A federal lawsuit from an ex-employee at the Miami and Atlanta offices of commercial real estate giant Jones Lang LaSalle Americas Inc. alleges she was fired for blowing the whistle about apparent widespread tax and securities laws violations.
The lawsuit—filed Wednesday in the Northern District of Illinois—claims to unveil a widespread practice of creating “holdback accounts” that were often used improperly for personal expenses, such as first-class plane tickets, luxury hotel rooms and ski trips.
The defendant, headquartered in Chicago, is one of the world’s largest publicly traded commercial real estate brokerage companies.
Tampa attorneys Gregory Brown and Ryan Leuthauser of Hill Ward Henderson have teamed with Amir Tahmassebi of Konicek & Dillon in Chicago to represent Lareine “Noel” Steinfeld, a former executive at JLL who most recently led a division in its capital markets group.
The lawsuit claims Steinfeld witnessed a pattern of illegal behavior by company executives, some of whom allegedly used the holdback accounts to splurge on non-business expenses, allowing them to dodge taxes and underreport earnings to shareholders.
JLL declined to comment. It has not yet retained lawyers, according to online case files, but its general counsel is David Hitchens.
Steinfeld claimed she became suspicious in 2016, after noticing a large deduction from her commission. When Steinfeld asked about it, the complaint said she was told all team members were required to set aside 6% of their gross commissions for the holdback accounts to cover team expenses such as travel and marketing, and had to give another 3% as a bonus pool for JLL administrators and analysts.
That 9% reduction in annual pay totaled $398,076.79 of Steinfeld and her supervisor’s earnings, according to the complaint, which said she did her own review of expenses and invoices when JLL blocked her from seeing the holdback accounts.
Among the discrepancies Steinfeld allegedly noticed: JLL’s deal and expense tracking system Deal appeared to regularly list expenses much lower than the amounts in the holdback accounts that were meant to reimburse them.
The complaint also alleges JLL engaged in widespread unlicensed real estate activities.
But when Steinfeld took her findings upstairs, she claims executives ignored her and retaliated by stopping her from mixing with new colleagues after JLL acquired a competitor.
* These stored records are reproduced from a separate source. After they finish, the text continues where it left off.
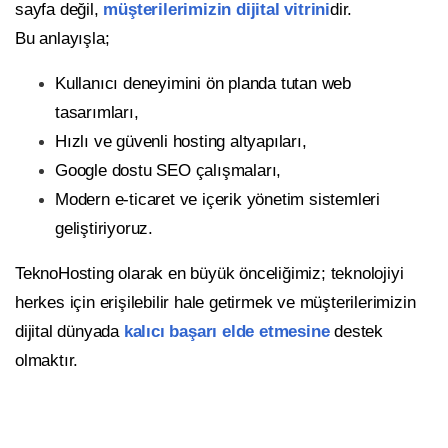
sayfa değil,
müşterilerimizin dijital vitrini
dir.
Bu anlayışla;
Kullanıcı deneyimini ön planda tutan web
tasarımları,
Hızlı ve güvenli hosting altyapıları,
Google dostu SEO çalışmaları,
Modern e-ticaret ve içerik yönetim sistemleri
geliştiriyoruz.
TeknoHosting olarak en büyük önceliğimiz; teknolojiyi
herkes için erişilebilir hale getirmek ve müşterilerimizin
dijital dünyada
kalıcı başarı elde etmesine
destek
olmaktır.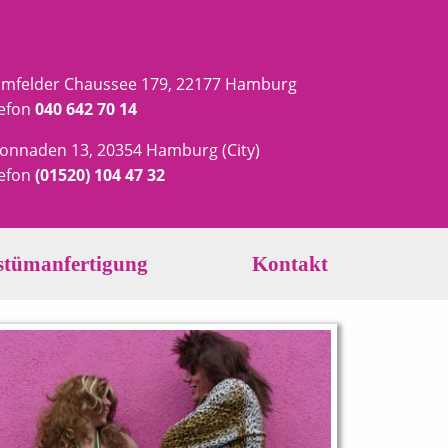
amfelder Chaussee 179, 22177 Hamburg
lefon
040 642 70 14
onnaden 13, 20354 Hamburg (City)
lefon
(01520) 104 47 32
stümanfertigung
Kontakt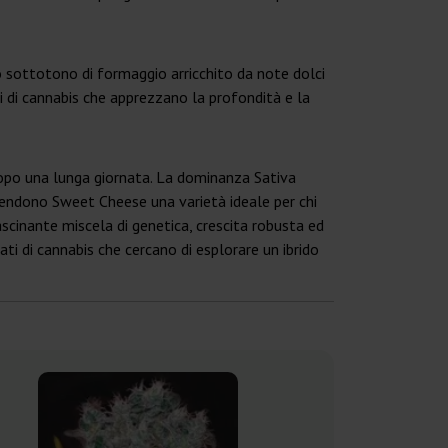
vo sottotono di formaggio arricchito da note dolci
i di cannabis che apprezzano la profondità e la
 dopo una lunga giornata. La dominanza Sativa
 rendono Sweet Cheese una varietà ideale per chi
scinante miscela di genetica, crescita robusta ed
ati di cannabis che cercano di esplorare un ibrido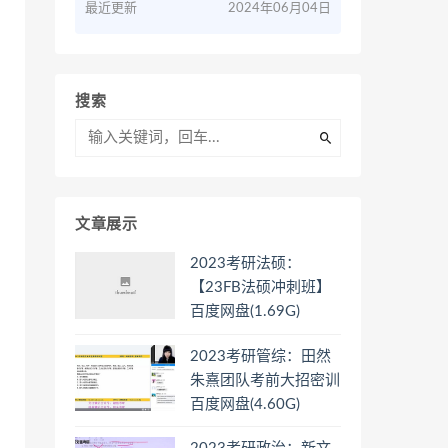
最近更新
2024年06月04日
搜索
文章展示
2023考研法硕：
【23FB法硕冲刺班】
百度网盘(1.69G)
2023考研管综：田然
朱熹团队考前大招密训
百度网盘(4.60G)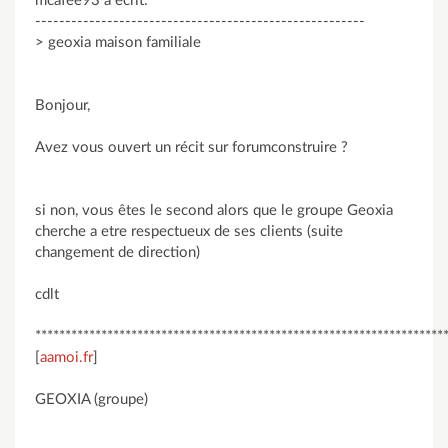
mcafee93 a écrit:
-------------------------------------------------------
> geoxia maison familiale
Bonjour,
Avez vous ouvert un récit sur forumconstruire ?
si non, vous êtes le second alors que le groupe Geoxia
cherche a etre respectueux de ses clients (suite
changement de direction)
cdlt
********************************************************************
[
aamoi.fr
]
GEOXIA (groupe)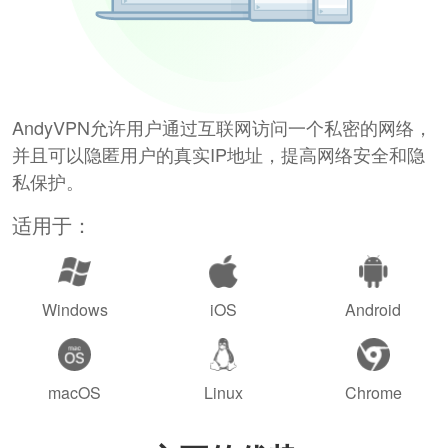
AndyVPN允许用户通过互联网访问一个私密的网络，
并且可以隐匿用户的真实IP地址，提高网络安全和隐
私保护。
适用于：
Windows
iOS
Android
macOS
Linux
Chrome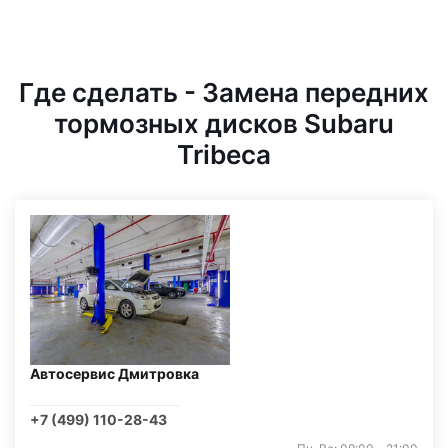
Где сделать - Замена передних
тормозных дисков Subaru
Tribeca
Автосервис Дмитровка
+7 (499) 110-28-43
The complaint claimed that hindered her ability to perform her duties and caused a dip in her revenue—something the suit alleges was “a pretext to terminate her employment as retaliation for reporting concerns.”
Before she was fired, Steinfeld received multiple awards at the company, and was recognized as a “gold achiever” just months earlier, according to her complaint.
And though it’s too early to tell how much money might allegedly have been siphoned, Brown said he suspects it could be millions, based on how widespread the practices allegedly were.
Brown called the case “a template for a whistleblower action.”
“It involves a woman who was very detail-oriented, who, not for purposes of claim-building but because of the concerns she had, was very good at record keeping,” Brown said. “And so I think, for lawyers, this case as it progresses will be a very fine example of a whistleblower action brought for proper purposes.”
And because the allegations span multiple offices, Brown said his team is open to hearing from anyone with further information.
“We’re talking about a significant company, and we certainly would be interested to talk to anybody that has information relevant to the claims made,” Brown said. “I think what you’re seeing here truly is a woman who was motivated by a sense of right and wrong, and really found it to be her duty to report what she was finding internally.”
U.S. District Judge Martha Pacold will preside over the litigation in the Northern District of Illinois.